The health of migrants and more specifically, refugees and asylum seekers has been widely discussed, as has the impact of the migration journey on health and wellbeing. Several meta-analyses now exist that document the impact of the migration journey on mental heath. Together these studies suggest that anxiety, depression and post-traumatic stress disorder are far more prevalent amongst refugees and asylum seekers in comparison to the general population [5]. While there is a growing body of work in this area on mental health, health-related quality of life has received relatively less attention. Some recent exceptions include a systematic review carried out by Gagliardi, Brettschneider [6] that explored health-related quality of life as measured by the WHOQOL-Bref instrument. While this study did not utilise meta-analysis, the authors found that scores were generally lower than population norms, however also had high heterogeneity. Similarly, a systematic review by van der Boor, Amos [7] examined the factors associated with quality of life for asylum seekers and refugees in high-income countries, finding that quality of life was largely associated with social and mental-health related factors.

Given the nature of these populations, the adverse experiences they often face and ongoing challenges in resettlement, the need for further clarity in relation to health-related quality of life is pressing. This study seeks to add to our understanding of health-related quality of life amongst refugees and asylum seekers by evaluating the Short-Form 36 (SF-36; 8) using meta-analysis.
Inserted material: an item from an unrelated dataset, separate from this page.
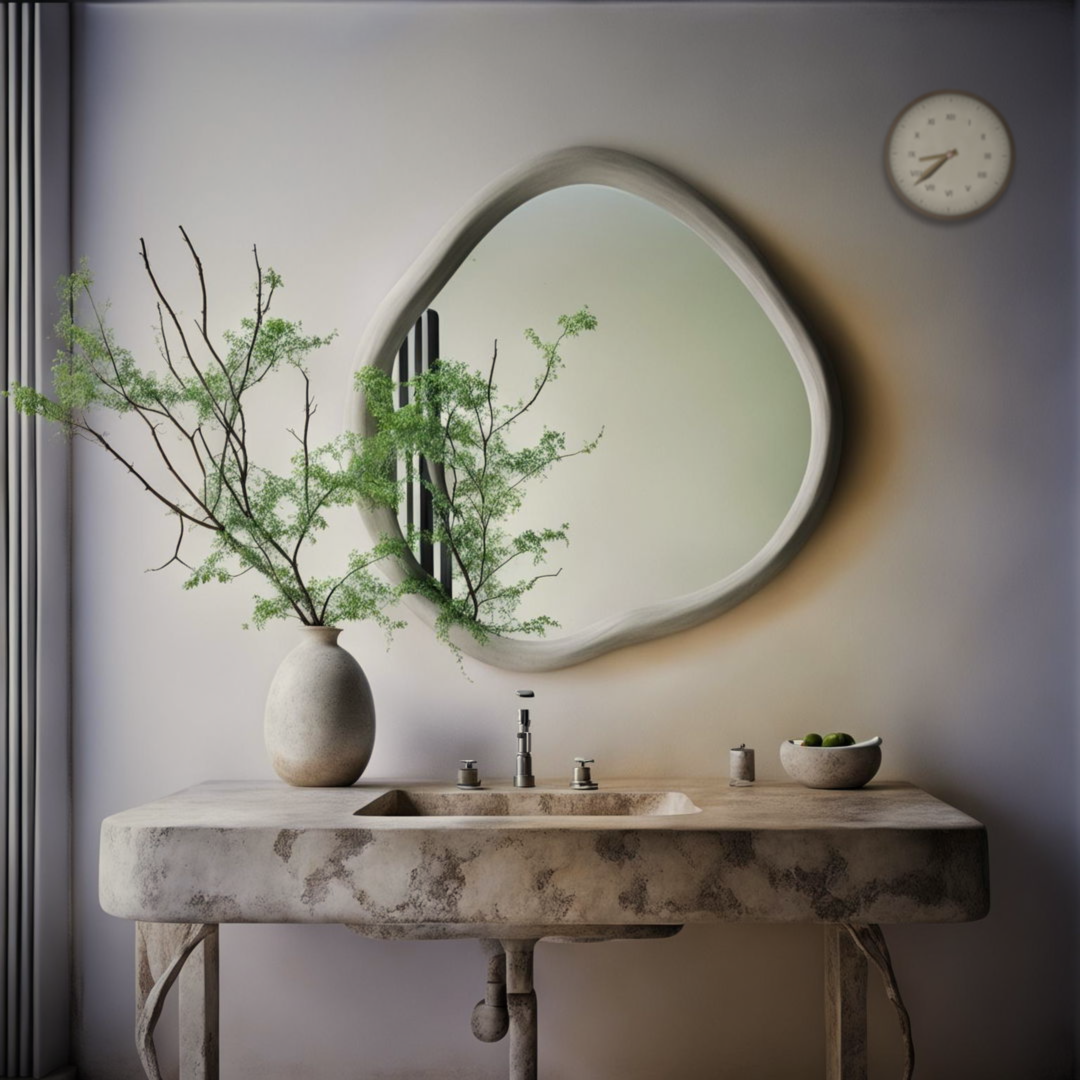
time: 8:38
The aims of this study were to (1) provide a summary and overview of health-related quality of life (as measured by the SF-36), including the extent to which this varies and (2) explore the factors that influence overall and specific components of quality of life as measured by the SF-36 amongst refugees and asylum seekers.

Methods

A systematic review was carried out to identify all relevant studies; those that utilised the SF-36 (and its variants). PRISMA guidelines [8] were followed and a study protocol was registered with PROSPERO (CRD42023465533). The search strategy, screening, data extraction and analysis are outlined below.

Search Strategy

A search was carried out on 20/09/2023 utilising the following databases: PSYCINFO, CINAHL, MEDLINE and SCOPUS (which incorporates both MEDLINE and EMBASE). Search terms were developed to capture the core concepts, related to the population and outcome of interest. The final search terms were: refugee OR “asylum seeker” AND “self-reported health” OR “self reported health” OR “self-perceived health” OR “subjective health” OR “physical health” OR “health status” OR “quality of life” OR QoL OR “short form” OR sf-36 OR sf-20 OR sf-12 OR sf-6.We carried out a further manual search of references lists of studies found to be eligible.

Eligibility Criteria

No time or language limits were placed on studies. Studies were included if the sample included refugees or asylum seekers. We included studies that self-identified their samples as refugees and asylum seekers. Where studies included a mixed sample (for example migrants and refugees) we included these studies if the majority came from refugee/asylum seeker backgrounds or data specific to the refugees or asylum seekers could be extracted. We also included studies where samples were likely to have had refugee-like experiences. For example, a sample of migrants who had escaped political persecution would be included even if the study did not explicitly identify them as refugees or asylum seekers. We included studies that sampled refugees and asylum seekers in all settings, this included those in transit, those who had resettled and those in clinical (i.e., hospital or medical) settings.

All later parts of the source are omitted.